## BRANO SCELTO
- - - - - - -

Le parole possono far male

Le parole sono pietre, si ripete spesso, ed è vero. L’uso non controllato e non meditato di certe espressioni può provocare ferite profonde.

Che cosa proverà il genitore di un bambino down sentendo usare il termine «mongoloide» in senso offensivo e spregiativo? Che effetto faranno l’abuso e il travisamento di significato del termine «schizofrenico» a chi soffre di schizofrenia, o a chi ha, tra i propri cari, una persona affetta da questa patologia? E lo stesso vale per «cerebroleso», «encefalitico», «paraplegico», «handicappato», aggettivi che alcuni, per leggerezza e ignoranza, usano come insulti.

Fino a questo momento abbiamo fatto riferimento a parole usate, incoscientemente, come insulti più o meno scherzosi. Ma rispettare significa tener conto delle persone che abbiamo accanto quando parliamo. Bisogna sempre fare attenzione a non ferire, involontariamente, chi ci ascolta.

- - - - - - -

## VOCI ESTRATTE
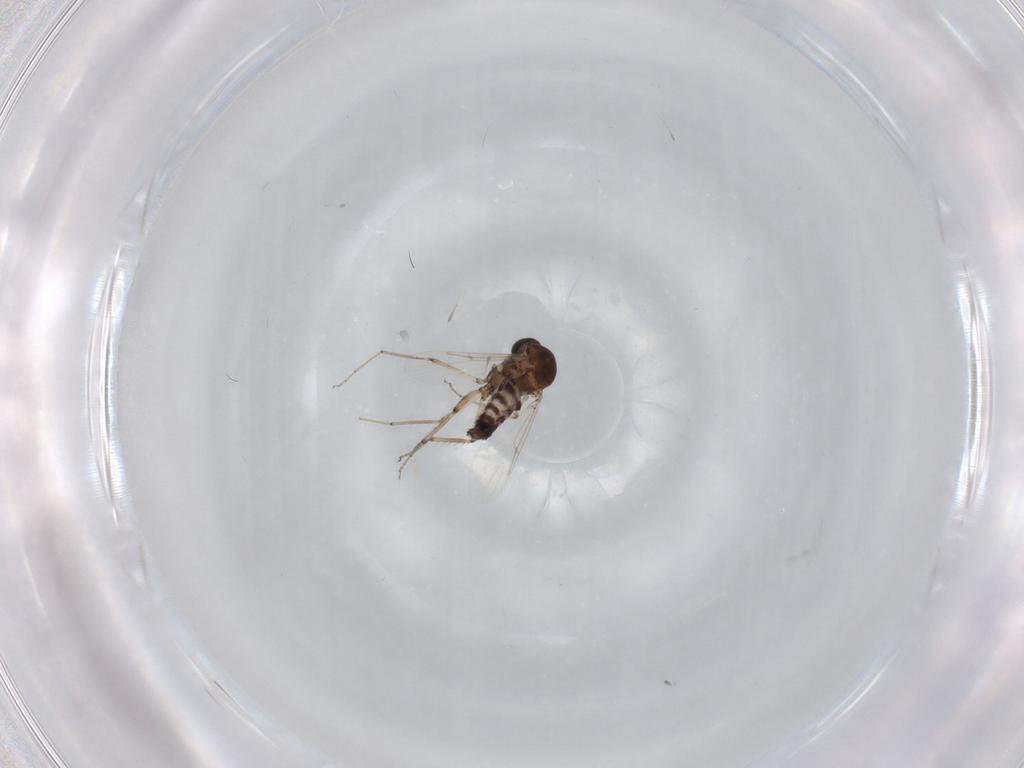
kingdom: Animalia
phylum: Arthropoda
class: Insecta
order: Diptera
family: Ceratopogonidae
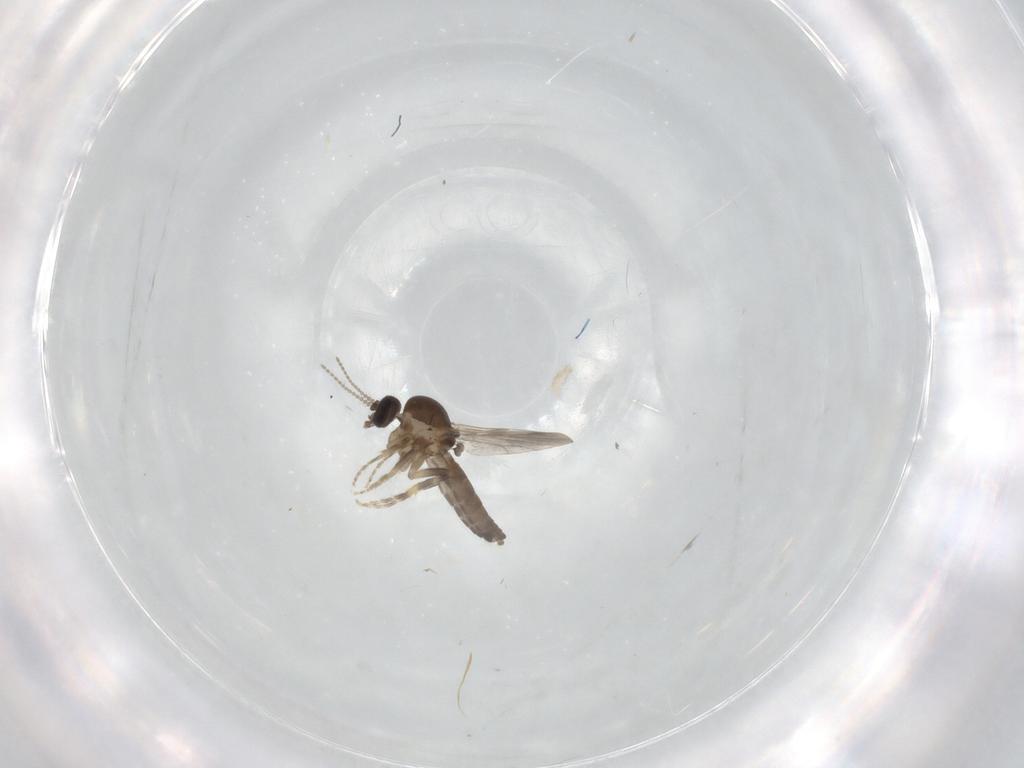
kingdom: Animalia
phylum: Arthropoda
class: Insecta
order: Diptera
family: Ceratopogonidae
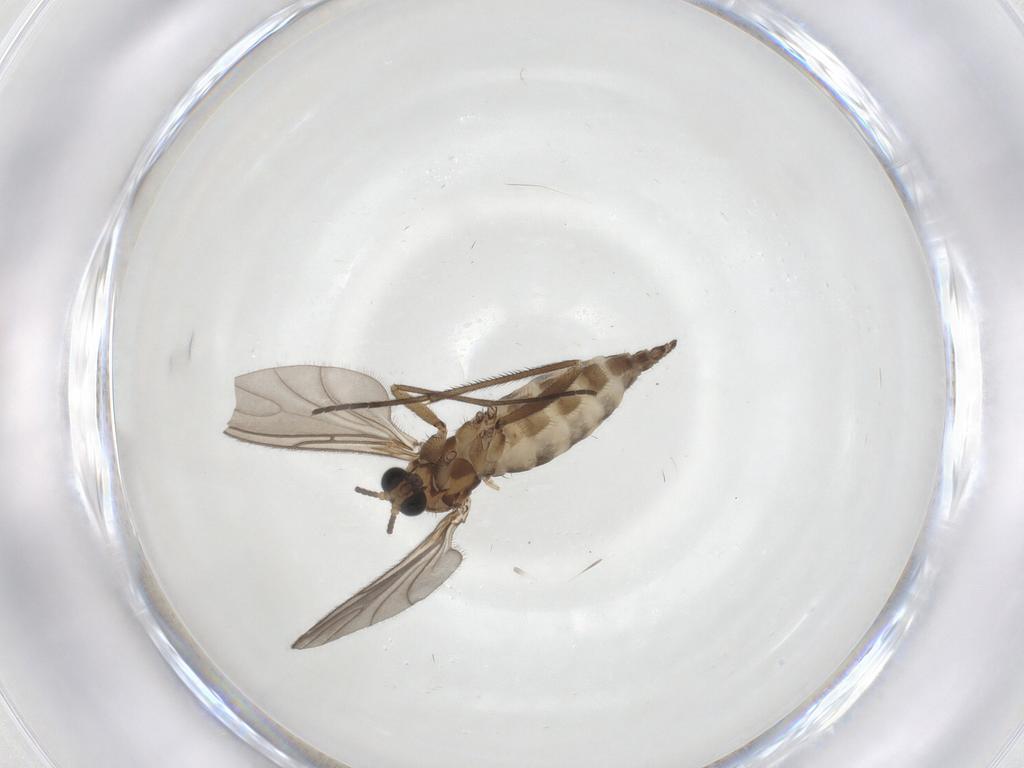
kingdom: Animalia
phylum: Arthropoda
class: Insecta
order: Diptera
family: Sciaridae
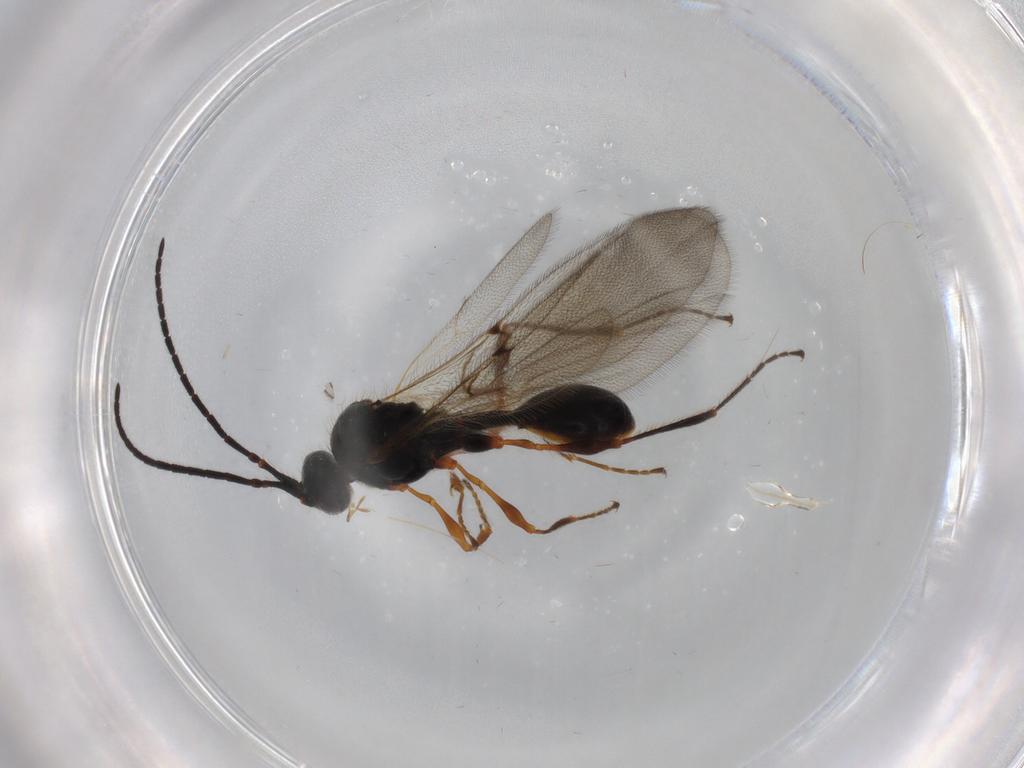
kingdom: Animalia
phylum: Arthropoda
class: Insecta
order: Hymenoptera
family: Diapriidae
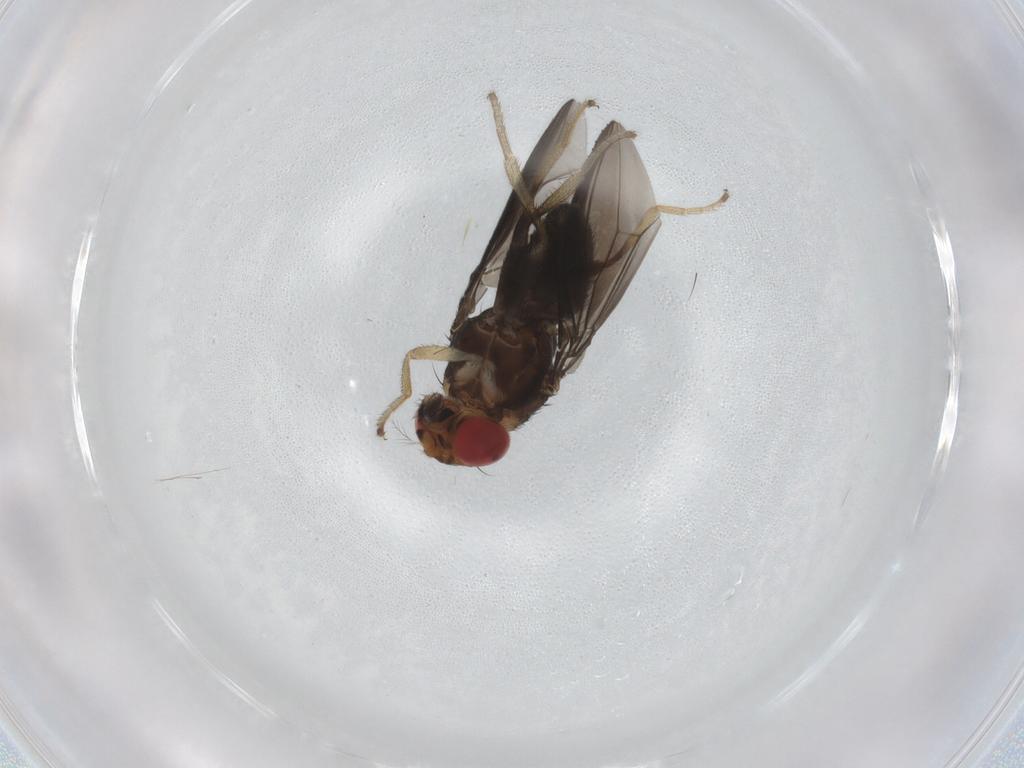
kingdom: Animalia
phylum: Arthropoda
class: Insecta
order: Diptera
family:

- - - - - - -

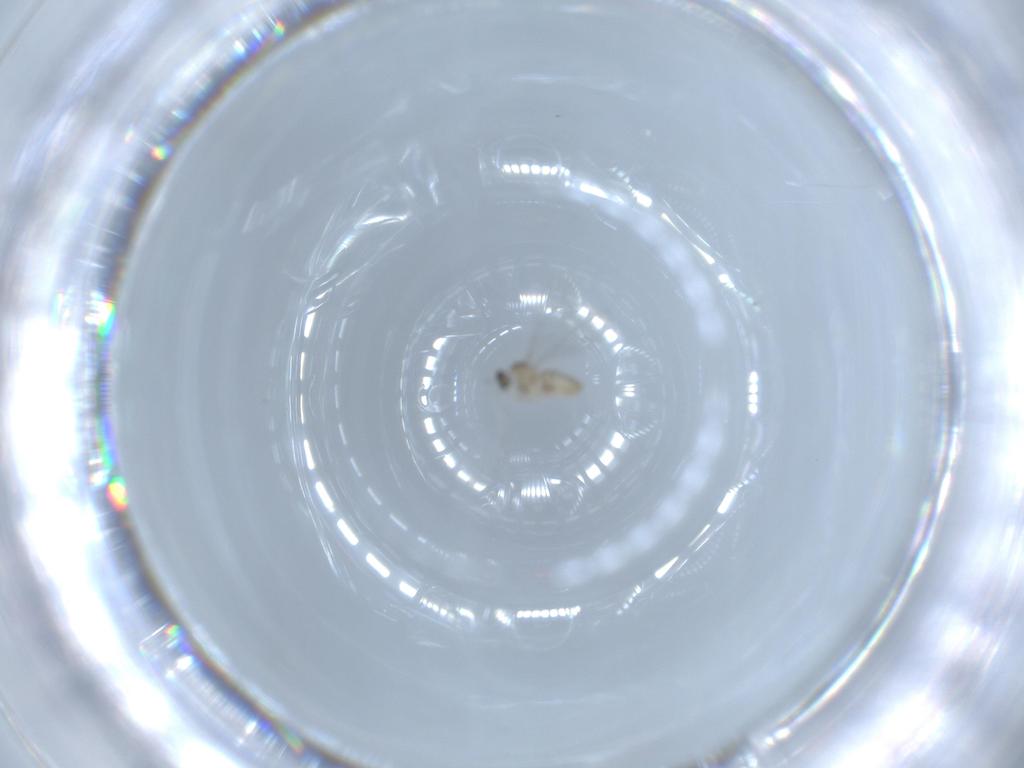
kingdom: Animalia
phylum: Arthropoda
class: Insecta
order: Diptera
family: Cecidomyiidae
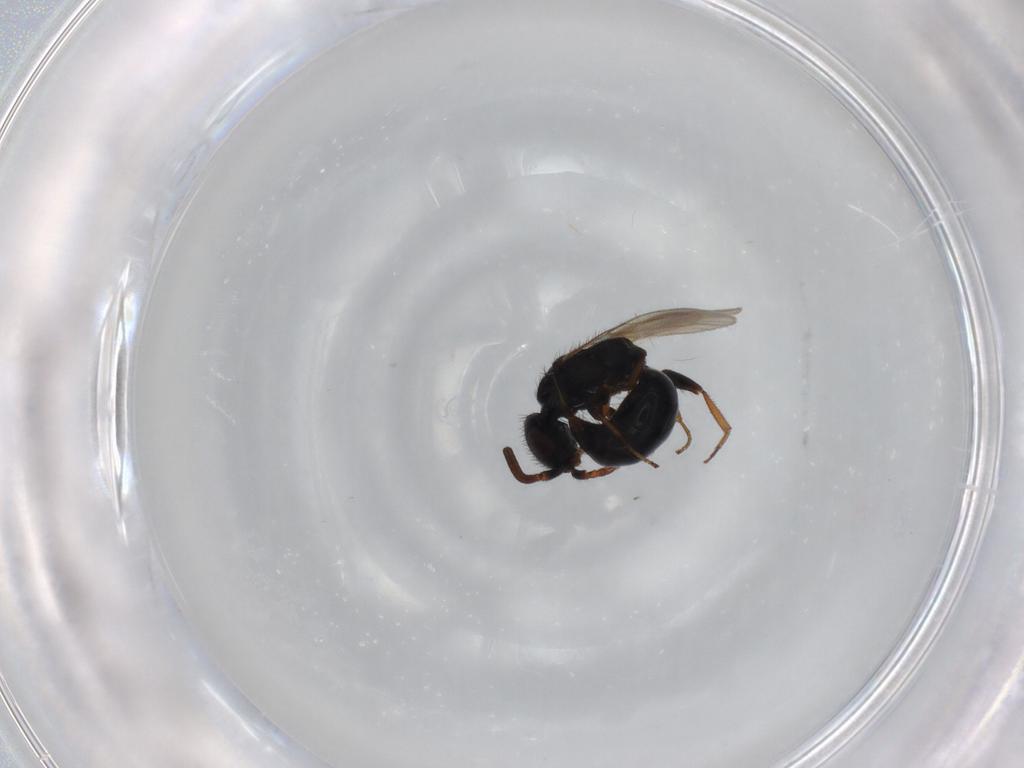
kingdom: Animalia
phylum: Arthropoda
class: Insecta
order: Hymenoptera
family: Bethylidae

- - - - - - -

## OBIETTIVO
Ricopia per intero il brano sulle parole che possono far male, senza cambiare nulla.

## SOLUZIONE
Le parole possono far male

Le parole sono pietre, si ripete spesso, ed è vero. L’uso non controllato e non meditato di certe espressioni può provocare ferite profonde.

Che cosa proverà il genitore di un bambino down sentendo usare il termine «mongoloide» in senso offensivo e spregiativo? Che effetto faranno l’abuso e il travisamento di significato del termine «schizofrenico» a chi soffre di schizofrenia, o a chi ha, tra i propri cari, una persona affetta da questa patologia? E lo stesso vale per «cerebroleso», «encefalitico», «paraplegico», «handicappato», aggettivi che alcuni, per leggerezza e ignoranza, usano come insulti.

Fino a questo momento abbiamo fatto riferimento a parole usate, incoscientemente, come insulti più o meno scherzosi. Ma rispettare significa tener conto delle persone che abbiamo accanto quando parliamo. Bisogna sempre fare attenzione a non ferire, involontariamente, chi ci ascolta.